Because the truth was terrifying.

David could read thoughts.

The power came with pain. Each emotion struck him like a blow. Rage was heat. Envy was rot. Fear crawled beneath his skin. He learned quickly to build walls in his mind, to pretend ignorance, to smile softly when his brothers mocked him.

They thought him weak.

They were wrong.

The absence of a mother hardened him in ways affection never could. While his brothers trained to rule, David trained to survive. He listened. He learned. He memorized the politics of polygamy the way queens turned sons into weapons, the way favor was a silent war.

And despite himself, the king began to favor him.

King Aerion never touched David openly, never praised him in public but whenever David entered the room, the king's thoughts softened.

He listens.

He understands consequences.

He knows loss.

Favor spread like poison.

The queens noticed.

The brothers noticed.

Hatred deepened.

The first attempt on David's life came quietly.
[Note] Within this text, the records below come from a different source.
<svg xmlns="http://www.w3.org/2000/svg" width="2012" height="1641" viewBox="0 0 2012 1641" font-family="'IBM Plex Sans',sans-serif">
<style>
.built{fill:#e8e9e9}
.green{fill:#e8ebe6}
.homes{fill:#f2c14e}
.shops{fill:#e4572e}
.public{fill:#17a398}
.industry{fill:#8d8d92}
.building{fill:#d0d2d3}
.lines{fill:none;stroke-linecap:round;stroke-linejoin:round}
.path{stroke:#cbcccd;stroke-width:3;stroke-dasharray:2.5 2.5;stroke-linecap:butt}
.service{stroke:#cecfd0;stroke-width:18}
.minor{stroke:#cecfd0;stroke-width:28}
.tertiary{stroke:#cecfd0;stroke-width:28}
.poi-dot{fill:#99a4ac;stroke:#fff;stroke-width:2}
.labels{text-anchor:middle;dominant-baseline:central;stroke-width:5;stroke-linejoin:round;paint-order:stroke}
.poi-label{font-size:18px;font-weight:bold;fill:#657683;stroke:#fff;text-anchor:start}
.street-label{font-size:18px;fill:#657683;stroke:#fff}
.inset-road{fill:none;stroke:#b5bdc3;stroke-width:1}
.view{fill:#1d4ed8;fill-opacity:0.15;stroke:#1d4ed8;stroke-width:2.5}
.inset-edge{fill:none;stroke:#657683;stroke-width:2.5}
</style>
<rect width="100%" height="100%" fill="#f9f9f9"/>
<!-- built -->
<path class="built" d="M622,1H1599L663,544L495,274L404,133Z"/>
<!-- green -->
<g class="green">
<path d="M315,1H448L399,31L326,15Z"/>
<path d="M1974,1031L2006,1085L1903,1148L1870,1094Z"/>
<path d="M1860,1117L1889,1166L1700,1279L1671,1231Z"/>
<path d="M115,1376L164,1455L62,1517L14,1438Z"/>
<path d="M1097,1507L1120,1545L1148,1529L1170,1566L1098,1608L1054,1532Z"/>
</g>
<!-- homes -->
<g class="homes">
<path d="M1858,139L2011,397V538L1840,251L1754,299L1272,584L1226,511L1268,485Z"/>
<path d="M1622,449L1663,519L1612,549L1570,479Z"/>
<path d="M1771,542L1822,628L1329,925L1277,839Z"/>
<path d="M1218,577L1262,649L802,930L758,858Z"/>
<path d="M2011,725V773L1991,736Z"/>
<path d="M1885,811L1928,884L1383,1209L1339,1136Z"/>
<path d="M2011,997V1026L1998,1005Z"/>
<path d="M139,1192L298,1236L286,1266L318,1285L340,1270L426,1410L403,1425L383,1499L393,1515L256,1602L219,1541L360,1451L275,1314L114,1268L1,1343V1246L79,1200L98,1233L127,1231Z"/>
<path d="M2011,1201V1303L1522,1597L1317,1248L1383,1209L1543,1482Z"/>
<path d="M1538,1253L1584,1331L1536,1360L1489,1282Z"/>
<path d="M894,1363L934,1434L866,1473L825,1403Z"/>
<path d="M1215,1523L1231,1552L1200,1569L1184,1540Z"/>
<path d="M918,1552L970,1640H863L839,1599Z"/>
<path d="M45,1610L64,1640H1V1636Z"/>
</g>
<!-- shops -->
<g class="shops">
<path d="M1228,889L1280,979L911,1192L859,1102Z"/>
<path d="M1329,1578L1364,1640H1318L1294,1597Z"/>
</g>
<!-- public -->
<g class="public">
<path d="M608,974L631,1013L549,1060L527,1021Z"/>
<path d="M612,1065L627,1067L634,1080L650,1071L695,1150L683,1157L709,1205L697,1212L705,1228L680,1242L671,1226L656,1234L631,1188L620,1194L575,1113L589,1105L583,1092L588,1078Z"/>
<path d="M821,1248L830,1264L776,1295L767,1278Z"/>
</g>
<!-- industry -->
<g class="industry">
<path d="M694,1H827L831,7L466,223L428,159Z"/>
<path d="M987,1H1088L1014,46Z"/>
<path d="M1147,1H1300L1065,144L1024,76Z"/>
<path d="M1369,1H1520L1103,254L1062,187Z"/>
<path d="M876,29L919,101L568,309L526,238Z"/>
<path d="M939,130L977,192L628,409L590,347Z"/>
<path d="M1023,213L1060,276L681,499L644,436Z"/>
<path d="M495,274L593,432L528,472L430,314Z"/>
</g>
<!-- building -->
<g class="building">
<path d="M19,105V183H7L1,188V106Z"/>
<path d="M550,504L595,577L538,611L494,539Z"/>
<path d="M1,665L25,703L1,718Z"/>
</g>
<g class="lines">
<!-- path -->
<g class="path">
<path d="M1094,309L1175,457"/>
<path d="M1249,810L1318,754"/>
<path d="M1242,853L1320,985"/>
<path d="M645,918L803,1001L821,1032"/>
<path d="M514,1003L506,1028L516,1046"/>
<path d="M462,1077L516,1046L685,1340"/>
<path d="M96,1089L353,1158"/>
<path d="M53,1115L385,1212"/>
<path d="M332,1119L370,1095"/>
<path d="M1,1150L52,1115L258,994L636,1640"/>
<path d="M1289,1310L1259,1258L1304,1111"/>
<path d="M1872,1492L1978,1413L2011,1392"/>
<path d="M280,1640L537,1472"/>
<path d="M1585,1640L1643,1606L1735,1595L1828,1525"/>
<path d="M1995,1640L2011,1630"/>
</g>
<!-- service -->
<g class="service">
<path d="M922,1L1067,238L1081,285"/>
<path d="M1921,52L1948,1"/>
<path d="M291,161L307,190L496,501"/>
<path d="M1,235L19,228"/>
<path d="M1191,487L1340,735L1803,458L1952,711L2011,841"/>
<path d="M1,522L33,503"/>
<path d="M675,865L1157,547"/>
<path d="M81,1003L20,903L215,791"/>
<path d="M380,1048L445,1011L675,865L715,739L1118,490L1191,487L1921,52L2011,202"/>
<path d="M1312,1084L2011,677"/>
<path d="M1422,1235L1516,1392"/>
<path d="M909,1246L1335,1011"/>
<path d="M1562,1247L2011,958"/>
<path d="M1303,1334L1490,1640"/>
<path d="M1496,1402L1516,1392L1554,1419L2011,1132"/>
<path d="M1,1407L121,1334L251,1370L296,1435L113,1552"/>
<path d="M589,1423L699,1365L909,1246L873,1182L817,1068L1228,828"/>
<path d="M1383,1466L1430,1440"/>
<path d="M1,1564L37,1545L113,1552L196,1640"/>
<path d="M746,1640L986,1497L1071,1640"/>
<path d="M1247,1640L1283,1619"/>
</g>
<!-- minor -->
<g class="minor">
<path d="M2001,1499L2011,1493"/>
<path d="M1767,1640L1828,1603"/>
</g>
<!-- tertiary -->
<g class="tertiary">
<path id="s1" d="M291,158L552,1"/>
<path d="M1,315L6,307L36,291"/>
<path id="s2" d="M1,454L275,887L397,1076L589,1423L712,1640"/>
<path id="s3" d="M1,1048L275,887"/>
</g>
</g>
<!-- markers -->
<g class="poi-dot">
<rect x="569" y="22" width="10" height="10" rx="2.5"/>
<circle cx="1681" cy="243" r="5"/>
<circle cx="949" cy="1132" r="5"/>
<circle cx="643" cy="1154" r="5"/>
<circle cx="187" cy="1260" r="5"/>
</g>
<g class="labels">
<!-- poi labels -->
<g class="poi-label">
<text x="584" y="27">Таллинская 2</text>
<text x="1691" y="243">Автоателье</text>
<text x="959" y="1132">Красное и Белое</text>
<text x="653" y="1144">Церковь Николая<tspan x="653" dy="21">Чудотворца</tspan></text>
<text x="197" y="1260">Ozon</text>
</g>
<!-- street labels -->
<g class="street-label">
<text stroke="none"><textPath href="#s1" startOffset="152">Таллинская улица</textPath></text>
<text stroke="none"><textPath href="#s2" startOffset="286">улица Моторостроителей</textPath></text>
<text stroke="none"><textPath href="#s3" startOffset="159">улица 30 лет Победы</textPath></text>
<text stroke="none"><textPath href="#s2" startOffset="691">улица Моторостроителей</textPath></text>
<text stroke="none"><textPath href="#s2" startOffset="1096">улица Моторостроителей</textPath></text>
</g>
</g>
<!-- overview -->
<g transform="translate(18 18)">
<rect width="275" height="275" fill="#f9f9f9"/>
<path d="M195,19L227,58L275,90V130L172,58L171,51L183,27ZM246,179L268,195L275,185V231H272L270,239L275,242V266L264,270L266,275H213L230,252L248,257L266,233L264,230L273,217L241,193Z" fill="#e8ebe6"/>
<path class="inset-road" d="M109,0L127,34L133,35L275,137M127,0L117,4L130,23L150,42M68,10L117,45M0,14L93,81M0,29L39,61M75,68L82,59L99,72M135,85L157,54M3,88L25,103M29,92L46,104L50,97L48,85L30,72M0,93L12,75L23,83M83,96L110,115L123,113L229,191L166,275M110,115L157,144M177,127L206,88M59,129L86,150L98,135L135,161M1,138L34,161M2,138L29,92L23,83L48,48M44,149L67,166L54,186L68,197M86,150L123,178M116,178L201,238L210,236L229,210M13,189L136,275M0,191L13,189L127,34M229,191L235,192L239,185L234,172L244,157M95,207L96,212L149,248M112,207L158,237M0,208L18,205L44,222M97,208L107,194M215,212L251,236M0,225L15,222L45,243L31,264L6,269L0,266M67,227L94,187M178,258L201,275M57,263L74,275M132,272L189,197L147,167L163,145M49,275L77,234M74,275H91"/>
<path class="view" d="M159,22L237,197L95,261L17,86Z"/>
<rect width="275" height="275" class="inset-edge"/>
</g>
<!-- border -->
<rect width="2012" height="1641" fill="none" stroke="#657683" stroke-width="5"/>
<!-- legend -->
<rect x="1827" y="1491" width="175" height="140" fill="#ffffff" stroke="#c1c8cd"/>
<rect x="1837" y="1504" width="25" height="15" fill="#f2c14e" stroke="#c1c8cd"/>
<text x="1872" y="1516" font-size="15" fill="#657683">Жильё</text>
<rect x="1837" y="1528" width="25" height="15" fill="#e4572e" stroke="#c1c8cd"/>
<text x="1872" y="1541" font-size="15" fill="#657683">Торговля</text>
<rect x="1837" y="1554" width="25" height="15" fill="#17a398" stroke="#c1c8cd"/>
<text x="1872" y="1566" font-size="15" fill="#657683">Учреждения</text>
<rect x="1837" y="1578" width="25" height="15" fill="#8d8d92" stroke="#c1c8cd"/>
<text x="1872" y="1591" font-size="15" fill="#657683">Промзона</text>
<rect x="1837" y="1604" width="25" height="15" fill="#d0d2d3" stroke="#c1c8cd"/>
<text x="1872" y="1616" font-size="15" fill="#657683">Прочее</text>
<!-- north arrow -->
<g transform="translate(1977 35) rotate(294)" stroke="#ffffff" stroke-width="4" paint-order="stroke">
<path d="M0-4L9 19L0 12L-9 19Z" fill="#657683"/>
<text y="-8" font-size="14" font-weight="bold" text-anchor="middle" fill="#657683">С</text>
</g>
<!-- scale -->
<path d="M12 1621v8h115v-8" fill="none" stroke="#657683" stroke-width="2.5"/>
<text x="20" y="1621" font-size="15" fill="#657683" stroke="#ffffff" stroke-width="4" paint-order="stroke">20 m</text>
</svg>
Poisoned wine. A trembling servant. Fear leaking through thought like ink in water.

David sensed it before the cup reached his lips. Death felt cold, patient waiting. He pretended to drink. He collapsed. His body convulsed. Panic erupted.

That night, hidden in a forgotten chamber beside his mother's tomb, David learned something new.

He could slow his heart.

Still it.

Convince the world he was dead.

The ability frightened him more than mind-reading ever had. It felt unnatural like stepping into the grave and choosing to return. But he understood immediately why it existed.

To survive this family, his mind whispered, you must die first.

 death was the safest disguise of all.